Category of Invention in Japanese Patent Law

July 11, 2014

In Japanese Patent Law, an “invention” means the highly advanced creation of technical ideas utilizing the laws of nature (Article 2(1)).  In other words, an object to be protected in Japanese Patent Law is “the creation of technical ideas”. 
However, in actuality, claims should be expressed in either of the main two categories of invention: “a product” or “a process”.  In addition, as for “a process”, it can be more specified as “a pure process” or “a process for producing a product”.

What does the categorization of invention mean in Japanese patent law?

The most important point is that “working” and an effect of a patent is different according to the category in a claim. 
“Working” of each categorized invention is clearly defined and differs among the categories in Japanese Patent Law (Article 2(3)).  A patent right is the exclusive right to “work” the patented invention as a business (Article 68).  Therefore, a patent right has a different effect according to the category of a claim.
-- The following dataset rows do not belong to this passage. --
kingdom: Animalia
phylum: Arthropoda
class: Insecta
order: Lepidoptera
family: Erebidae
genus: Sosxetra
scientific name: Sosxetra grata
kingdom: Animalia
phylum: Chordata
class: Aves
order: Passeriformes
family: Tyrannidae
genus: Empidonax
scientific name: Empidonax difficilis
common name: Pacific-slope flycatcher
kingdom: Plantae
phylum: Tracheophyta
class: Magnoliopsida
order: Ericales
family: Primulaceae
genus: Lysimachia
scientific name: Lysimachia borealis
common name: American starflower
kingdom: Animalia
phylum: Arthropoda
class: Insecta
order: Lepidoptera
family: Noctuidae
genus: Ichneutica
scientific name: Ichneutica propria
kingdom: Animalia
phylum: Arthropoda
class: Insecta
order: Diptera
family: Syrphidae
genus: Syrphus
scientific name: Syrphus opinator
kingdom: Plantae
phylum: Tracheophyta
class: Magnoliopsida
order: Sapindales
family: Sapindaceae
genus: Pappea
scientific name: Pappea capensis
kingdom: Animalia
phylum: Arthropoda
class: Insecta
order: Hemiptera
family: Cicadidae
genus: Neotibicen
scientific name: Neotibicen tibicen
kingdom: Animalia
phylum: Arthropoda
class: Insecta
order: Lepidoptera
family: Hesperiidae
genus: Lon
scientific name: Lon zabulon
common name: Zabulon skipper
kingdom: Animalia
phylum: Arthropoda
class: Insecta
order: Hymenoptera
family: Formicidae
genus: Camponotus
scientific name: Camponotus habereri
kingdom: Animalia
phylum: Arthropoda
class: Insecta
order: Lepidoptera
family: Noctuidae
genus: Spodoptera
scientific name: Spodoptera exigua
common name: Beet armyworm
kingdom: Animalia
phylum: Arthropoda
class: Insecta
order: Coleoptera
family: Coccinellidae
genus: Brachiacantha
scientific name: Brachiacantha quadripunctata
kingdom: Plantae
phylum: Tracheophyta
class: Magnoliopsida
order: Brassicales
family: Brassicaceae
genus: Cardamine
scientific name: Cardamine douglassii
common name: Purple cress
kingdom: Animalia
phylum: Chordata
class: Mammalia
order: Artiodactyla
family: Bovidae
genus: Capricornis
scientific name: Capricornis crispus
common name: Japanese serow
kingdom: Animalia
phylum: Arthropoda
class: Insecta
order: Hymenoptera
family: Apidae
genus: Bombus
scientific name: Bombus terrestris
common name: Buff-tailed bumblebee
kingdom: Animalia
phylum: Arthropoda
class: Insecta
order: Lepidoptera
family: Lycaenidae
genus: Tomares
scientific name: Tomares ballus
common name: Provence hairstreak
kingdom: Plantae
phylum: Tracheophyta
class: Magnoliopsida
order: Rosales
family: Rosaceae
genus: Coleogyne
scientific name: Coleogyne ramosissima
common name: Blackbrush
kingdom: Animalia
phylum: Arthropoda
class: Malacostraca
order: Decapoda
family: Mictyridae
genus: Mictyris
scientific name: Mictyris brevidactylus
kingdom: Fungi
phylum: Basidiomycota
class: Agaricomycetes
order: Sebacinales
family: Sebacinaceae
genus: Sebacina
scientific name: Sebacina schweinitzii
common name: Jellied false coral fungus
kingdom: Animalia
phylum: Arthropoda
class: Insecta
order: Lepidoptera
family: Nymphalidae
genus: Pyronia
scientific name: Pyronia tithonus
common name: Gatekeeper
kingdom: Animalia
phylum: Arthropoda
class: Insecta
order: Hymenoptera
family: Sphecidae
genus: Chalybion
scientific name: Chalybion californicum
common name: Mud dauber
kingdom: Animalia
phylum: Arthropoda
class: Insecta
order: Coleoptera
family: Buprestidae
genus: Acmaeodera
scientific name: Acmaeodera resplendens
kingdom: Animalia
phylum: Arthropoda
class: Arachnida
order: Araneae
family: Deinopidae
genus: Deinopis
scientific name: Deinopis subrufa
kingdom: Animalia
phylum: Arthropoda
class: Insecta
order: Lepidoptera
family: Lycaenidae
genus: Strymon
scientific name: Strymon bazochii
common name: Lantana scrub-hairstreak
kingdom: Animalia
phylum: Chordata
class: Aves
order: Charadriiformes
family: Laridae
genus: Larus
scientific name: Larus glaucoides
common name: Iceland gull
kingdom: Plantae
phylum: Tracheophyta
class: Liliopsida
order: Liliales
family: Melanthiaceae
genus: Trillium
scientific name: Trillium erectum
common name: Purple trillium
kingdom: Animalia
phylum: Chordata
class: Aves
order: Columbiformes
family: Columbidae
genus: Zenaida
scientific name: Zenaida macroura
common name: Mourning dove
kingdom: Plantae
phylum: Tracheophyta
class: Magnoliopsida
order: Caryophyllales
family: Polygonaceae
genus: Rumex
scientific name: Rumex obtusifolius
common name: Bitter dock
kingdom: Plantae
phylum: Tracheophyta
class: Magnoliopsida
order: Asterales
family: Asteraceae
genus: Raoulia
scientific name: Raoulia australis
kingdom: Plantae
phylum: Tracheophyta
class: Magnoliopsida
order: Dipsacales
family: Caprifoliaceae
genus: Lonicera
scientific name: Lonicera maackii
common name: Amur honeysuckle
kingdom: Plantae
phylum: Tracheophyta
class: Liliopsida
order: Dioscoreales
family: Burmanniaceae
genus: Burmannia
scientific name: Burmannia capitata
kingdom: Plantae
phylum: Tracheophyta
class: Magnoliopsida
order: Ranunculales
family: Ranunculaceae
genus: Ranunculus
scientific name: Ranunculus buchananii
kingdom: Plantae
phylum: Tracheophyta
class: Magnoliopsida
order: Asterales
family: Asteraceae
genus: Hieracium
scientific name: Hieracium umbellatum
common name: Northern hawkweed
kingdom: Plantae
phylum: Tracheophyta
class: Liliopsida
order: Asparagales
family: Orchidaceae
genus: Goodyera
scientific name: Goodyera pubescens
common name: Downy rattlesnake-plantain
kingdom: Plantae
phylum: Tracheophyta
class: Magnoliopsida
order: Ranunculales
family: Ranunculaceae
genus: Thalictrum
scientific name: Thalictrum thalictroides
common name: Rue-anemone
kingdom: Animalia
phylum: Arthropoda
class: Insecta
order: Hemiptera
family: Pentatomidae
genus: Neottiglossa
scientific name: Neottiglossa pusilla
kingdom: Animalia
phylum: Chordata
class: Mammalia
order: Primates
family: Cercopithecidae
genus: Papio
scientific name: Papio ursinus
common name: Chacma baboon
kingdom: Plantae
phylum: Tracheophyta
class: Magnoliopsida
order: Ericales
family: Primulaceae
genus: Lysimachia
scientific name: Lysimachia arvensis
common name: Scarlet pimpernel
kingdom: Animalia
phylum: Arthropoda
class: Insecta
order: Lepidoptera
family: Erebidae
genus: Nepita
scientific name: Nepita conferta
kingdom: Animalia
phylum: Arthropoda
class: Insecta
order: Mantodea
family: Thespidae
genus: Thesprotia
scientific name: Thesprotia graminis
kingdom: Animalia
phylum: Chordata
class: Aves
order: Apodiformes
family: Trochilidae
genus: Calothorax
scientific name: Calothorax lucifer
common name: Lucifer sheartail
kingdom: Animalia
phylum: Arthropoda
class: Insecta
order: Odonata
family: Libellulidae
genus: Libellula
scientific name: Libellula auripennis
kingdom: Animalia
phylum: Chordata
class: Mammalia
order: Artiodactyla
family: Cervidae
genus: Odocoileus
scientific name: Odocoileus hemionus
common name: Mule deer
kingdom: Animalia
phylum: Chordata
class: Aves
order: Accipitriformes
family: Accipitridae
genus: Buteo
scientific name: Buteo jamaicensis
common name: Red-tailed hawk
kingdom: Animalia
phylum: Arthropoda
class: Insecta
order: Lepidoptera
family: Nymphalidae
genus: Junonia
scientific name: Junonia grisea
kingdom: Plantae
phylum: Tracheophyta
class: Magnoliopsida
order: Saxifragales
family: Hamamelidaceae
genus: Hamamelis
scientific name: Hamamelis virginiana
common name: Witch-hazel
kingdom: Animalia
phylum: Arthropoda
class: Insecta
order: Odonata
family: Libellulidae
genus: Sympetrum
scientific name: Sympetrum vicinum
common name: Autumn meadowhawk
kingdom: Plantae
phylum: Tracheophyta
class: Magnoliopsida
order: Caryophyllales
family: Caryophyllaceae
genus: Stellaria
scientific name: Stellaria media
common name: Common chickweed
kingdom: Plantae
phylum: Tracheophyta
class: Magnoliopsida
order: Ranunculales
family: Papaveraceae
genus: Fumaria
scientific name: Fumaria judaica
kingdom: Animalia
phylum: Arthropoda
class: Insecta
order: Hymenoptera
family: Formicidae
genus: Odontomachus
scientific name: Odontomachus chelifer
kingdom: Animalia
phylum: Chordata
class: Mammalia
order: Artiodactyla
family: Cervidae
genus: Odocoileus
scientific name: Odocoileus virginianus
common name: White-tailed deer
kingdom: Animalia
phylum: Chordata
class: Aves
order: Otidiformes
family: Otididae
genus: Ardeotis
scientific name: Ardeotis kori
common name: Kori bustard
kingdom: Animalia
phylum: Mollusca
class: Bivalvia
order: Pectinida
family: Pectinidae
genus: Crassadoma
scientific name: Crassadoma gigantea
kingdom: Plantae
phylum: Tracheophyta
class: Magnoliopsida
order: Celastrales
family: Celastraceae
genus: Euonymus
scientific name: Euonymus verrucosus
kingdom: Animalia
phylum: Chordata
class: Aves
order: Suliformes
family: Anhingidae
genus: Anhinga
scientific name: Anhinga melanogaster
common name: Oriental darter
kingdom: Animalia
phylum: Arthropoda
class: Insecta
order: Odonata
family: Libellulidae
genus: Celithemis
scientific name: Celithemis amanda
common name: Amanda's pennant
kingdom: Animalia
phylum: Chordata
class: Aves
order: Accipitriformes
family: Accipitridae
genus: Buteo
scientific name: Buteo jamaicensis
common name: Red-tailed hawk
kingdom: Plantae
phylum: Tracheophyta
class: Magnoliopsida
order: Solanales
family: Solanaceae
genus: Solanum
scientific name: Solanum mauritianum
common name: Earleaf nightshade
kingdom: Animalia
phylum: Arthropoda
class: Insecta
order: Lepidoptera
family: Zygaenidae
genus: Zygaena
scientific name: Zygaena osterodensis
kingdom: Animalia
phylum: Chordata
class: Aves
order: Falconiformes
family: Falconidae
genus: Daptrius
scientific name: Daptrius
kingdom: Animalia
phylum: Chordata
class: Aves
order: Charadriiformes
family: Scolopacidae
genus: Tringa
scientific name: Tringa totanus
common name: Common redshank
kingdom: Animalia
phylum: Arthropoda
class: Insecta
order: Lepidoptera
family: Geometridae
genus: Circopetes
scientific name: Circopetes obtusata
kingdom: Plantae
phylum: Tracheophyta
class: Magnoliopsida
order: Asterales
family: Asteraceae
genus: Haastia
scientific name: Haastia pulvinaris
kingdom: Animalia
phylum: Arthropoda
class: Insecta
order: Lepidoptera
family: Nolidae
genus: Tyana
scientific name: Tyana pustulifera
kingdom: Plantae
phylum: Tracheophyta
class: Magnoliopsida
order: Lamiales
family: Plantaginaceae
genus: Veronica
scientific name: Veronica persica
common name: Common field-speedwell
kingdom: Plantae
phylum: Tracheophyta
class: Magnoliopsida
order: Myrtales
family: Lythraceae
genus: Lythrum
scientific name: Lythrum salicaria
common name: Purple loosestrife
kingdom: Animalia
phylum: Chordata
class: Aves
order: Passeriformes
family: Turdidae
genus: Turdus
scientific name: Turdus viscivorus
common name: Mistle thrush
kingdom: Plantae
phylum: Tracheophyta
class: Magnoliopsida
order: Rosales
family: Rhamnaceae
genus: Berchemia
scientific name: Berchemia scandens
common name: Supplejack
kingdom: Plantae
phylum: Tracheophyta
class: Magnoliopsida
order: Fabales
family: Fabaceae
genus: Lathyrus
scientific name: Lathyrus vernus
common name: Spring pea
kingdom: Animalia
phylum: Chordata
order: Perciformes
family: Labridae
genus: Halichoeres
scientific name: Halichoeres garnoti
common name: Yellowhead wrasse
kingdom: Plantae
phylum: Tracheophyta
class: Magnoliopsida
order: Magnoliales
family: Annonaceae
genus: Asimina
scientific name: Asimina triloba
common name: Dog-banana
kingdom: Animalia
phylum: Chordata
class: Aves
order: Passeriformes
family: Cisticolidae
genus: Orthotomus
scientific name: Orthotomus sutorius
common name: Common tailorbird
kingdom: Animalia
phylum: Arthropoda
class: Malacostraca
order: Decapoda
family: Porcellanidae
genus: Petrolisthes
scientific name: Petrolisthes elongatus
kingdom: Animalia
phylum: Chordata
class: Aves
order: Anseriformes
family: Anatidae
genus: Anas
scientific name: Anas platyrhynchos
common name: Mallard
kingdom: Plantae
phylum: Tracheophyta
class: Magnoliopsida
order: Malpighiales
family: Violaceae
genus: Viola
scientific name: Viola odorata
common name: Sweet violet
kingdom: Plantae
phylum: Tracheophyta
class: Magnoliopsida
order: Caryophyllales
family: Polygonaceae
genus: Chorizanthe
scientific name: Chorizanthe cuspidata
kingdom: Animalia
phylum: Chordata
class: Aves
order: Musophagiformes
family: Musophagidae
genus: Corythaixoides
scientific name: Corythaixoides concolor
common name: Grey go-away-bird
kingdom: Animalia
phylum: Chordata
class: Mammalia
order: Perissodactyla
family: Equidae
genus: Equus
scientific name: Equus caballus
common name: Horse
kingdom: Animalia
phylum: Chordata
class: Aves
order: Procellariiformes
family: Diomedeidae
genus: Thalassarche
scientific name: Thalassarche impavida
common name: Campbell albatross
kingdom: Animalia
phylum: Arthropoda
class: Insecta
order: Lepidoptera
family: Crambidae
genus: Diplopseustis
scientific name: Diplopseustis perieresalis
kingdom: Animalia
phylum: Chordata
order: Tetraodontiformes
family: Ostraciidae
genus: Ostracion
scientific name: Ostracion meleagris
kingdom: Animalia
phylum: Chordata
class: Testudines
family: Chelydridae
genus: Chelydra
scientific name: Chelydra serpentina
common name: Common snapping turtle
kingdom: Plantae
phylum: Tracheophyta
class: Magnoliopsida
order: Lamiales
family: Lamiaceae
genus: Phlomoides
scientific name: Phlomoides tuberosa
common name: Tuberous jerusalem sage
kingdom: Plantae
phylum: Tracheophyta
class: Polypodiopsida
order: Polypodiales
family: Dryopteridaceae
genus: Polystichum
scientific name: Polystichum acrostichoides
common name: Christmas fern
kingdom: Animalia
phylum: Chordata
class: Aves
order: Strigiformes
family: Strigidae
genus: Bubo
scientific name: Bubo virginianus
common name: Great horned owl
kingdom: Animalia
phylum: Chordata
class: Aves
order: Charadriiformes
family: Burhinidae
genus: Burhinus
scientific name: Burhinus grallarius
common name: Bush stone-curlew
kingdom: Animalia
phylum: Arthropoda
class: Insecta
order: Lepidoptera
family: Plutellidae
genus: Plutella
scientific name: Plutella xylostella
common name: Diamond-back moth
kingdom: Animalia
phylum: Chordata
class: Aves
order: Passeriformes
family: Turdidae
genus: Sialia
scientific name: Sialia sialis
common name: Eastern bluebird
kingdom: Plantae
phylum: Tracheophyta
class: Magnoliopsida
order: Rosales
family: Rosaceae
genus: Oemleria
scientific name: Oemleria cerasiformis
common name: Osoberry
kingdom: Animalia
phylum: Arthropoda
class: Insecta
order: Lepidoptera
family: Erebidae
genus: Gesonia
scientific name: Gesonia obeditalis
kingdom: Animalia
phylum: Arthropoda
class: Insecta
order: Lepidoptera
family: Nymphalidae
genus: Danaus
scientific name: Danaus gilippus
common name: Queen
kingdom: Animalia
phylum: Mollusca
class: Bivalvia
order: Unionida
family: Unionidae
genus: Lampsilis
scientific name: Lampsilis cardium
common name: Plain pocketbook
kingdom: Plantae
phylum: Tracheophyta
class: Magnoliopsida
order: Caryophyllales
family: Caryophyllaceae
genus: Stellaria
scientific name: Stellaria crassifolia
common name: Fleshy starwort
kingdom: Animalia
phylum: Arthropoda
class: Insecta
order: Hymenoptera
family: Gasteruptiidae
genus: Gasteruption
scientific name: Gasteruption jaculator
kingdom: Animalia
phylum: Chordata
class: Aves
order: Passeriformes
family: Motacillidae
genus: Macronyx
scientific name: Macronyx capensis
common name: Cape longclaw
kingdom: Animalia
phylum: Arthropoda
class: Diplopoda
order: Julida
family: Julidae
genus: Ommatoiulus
The following is a list of the categories of invention and corresponding “working” to each category.

Category of a claim

“Working” of an invention


Producing, using, assigning *1, etc. (assigning and leasing, and in the case where the product is a computer program, etc., including providing through an electric telecommunication line) exporting or importing, or offering for assignment, etc.(including displaying for the purpose of assignment, etc.) of a product


Pure Process

Using of a process

Process for producing a product

Using of a process;

Using, assigning, etc., exporting and importing, or offering for assignment, etc. the product produced by the process *2

*1 “Assigning” is typically realized as “sale” in an ordinary transaction.
*2 Using, importing, etc. can be an action for infringement of a process patent for manufacturing a product even when the product produced by the process is an indirect product (a product changed by subsequent processes or a trivial and nonessential component of another product).  For example, a process patent for producing synthetic fabric has an effect of injunction against imports not only of the fabric (the direct product) but also of the clothes made of the fabric (the indirect product).

* Please note that a third party’s working of a patented invention without authority can be an infringement of the patent right only when the working is done as “a business” in Japan.
In addition, retail sale of a product can be an action for infringement of a process patent.

A category of an invention is not just a matter of expression of a claim but sometimes a key point to determine the effect of the patented claim.  Therefore, claim drafting in consideration of the category in Japanese Patent Law is very important when filing a patent application in Japan.